## Task statement
Report how many lines in the source data below contain the word "category", giving only the number.
Entries provided Start Marker
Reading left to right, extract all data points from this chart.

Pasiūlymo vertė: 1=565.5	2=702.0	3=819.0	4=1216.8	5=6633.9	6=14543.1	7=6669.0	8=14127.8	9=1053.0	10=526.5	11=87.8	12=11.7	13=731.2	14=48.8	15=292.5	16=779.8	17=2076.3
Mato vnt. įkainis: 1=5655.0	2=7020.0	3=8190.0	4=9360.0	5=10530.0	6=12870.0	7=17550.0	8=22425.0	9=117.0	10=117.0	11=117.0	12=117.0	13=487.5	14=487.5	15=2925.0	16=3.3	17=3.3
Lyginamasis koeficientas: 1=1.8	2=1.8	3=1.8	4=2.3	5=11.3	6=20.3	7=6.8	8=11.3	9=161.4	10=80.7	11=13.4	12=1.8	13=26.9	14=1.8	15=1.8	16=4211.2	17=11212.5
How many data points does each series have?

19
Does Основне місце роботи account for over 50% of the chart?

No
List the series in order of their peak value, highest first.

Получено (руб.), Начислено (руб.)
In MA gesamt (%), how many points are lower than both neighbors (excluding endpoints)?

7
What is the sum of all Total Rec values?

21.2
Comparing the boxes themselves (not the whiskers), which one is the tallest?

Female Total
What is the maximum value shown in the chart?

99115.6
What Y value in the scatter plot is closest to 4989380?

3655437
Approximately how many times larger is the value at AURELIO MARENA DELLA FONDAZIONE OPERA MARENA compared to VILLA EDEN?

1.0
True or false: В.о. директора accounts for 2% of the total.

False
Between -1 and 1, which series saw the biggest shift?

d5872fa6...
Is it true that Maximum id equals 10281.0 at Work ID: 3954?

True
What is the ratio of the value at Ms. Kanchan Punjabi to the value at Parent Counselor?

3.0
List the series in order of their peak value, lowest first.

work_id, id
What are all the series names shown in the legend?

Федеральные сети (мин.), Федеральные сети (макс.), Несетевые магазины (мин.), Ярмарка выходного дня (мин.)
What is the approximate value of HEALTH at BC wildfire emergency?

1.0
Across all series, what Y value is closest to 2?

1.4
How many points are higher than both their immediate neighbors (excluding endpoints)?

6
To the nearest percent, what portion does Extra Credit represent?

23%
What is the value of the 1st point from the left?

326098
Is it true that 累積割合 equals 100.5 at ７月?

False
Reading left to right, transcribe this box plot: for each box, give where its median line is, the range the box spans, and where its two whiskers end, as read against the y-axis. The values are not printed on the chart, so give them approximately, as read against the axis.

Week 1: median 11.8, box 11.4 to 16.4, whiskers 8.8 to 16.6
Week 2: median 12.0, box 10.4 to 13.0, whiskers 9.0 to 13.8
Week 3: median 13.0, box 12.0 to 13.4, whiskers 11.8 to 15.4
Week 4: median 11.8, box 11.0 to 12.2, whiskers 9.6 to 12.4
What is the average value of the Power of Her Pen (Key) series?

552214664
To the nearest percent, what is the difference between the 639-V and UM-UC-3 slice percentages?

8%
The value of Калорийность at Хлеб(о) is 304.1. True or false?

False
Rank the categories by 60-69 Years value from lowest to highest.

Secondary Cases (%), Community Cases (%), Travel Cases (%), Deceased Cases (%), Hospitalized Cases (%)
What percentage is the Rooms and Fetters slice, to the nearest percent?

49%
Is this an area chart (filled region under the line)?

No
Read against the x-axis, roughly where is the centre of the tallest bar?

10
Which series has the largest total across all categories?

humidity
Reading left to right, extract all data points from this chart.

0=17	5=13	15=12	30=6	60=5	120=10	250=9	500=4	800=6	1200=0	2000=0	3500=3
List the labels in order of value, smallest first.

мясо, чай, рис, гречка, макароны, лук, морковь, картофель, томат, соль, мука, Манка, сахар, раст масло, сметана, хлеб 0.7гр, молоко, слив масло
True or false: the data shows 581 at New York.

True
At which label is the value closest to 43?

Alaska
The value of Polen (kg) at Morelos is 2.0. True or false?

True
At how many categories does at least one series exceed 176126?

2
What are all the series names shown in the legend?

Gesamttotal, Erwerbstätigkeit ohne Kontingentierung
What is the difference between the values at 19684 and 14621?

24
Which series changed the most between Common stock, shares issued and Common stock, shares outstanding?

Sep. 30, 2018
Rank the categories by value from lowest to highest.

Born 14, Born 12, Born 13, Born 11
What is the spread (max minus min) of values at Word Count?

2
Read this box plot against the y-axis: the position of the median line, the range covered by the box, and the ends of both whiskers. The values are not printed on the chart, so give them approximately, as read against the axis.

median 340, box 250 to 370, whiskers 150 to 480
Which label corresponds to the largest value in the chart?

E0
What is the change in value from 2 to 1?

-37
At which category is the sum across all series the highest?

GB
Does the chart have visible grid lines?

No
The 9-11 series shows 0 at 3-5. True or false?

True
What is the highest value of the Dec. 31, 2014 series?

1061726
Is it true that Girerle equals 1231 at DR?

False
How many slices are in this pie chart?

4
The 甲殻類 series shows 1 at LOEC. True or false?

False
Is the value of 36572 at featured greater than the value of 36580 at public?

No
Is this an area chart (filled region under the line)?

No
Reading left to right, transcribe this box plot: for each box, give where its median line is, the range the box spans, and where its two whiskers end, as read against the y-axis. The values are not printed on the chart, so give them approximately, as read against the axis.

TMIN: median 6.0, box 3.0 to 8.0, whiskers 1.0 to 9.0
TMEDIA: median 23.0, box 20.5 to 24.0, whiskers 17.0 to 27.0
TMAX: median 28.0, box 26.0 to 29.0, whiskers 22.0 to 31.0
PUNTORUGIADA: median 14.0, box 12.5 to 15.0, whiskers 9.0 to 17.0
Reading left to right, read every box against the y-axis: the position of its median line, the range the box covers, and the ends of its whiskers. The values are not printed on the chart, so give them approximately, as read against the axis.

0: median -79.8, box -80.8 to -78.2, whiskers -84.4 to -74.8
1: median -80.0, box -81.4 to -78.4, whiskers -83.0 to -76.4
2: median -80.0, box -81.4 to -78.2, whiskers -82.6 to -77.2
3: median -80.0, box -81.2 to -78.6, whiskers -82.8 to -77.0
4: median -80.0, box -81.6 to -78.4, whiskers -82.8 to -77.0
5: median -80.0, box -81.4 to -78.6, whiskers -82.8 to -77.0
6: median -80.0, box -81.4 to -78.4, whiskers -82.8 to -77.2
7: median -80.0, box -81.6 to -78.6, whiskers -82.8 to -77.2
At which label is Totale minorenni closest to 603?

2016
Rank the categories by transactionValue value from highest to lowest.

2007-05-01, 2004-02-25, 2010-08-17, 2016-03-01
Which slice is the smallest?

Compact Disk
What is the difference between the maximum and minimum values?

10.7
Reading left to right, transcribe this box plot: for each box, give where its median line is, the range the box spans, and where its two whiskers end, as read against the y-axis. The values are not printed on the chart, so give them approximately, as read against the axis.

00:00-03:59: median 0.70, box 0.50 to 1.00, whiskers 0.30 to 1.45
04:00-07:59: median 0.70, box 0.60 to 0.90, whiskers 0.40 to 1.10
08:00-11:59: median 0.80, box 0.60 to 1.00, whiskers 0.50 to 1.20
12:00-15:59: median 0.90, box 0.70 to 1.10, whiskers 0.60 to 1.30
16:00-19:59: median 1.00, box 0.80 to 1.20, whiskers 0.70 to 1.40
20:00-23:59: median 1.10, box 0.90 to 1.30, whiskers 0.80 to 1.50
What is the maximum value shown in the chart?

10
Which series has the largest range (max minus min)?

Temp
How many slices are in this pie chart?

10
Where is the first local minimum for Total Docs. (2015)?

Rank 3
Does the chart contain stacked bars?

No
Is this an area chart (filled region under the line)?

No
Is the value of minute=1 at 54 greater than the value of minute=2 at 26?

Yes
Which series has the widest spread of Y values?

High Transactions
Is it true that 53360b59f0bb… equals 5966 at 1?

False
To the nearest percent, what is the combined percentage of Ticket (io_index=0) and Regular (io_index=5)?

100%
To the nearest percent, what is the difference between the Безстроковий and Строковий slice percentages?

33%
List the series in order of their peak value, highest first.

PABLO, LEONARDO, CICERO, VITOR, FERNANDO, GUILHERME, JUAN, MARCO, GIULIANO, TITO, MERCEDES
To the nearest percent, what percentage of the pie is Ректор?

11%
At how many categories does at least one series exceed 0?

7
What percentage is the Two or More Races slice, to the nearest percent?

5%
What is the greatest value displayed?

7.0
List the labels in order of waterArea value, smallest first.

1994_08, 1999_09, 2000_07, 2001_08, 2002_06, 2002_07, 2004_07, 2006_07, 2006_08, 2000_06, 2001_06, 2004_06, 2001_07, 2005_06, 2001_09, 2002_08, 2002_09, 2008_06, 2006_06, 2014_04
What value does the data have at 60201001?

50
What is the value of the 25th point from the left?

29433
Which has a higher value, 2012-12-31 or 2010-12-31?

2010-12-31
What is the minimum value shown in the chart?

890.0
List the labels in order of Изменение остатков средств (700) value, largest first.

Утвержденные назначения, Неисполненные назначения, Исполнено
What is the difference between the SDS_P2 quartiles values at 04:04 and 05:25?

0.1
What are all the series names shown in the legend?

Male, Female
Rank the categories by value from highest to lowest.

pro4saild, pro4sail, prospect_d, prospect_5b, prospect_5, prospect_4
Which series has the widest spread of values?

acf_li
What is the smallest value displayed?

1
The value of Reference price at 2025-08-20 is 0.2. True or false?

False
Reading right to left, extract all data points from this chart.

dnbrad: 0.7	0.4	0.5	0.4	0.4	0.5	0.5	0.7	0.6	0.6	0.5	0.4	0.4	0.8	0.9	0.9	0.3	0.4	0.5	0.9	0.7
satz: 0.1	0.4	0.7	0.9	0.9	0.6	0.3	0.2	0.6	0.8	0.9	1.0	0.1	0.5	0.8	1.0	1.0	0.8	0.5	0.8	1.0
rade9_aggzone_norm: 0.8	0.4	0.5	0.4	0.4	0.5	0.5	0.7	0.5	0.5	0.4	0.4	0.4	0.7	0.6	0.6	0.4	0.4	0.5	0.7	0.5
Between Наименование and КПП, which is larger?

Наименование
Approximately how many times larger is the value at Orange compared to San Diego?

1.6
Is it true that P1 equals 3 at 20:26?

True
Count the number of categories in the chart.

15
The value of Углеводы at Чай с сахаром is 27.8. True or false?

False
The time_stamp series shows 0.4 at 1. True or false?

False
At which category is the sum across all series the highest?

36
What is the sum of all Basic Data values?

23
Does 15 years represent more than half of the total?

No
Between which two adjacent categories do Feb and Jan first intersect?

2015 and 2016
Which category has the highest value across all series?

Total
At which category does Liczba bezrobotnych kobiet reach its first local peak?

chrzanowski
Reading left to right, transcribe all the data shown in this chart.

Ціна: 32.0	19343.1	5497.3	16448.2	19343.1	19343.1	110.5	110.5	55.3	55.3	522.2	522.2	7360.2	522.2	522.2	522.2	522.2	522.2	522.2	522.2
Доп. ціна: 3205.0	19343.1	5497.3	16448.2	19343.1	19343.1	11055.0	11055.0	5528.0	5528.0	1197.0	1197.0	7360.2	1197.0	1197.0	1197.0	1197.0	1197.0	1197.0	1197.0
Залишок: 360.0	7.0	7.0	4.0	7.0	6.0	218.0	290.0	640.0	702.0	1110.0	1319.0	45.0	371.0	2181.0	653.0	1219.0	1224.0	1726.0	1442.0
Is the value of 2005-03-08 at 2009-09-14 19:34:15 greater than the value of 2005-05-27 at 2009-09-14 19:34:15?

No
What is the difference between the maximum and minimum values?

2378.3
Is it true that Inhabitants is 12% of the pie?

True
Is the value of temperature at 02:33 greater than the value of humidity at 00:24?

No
Entries provided End Marker
## Written response
4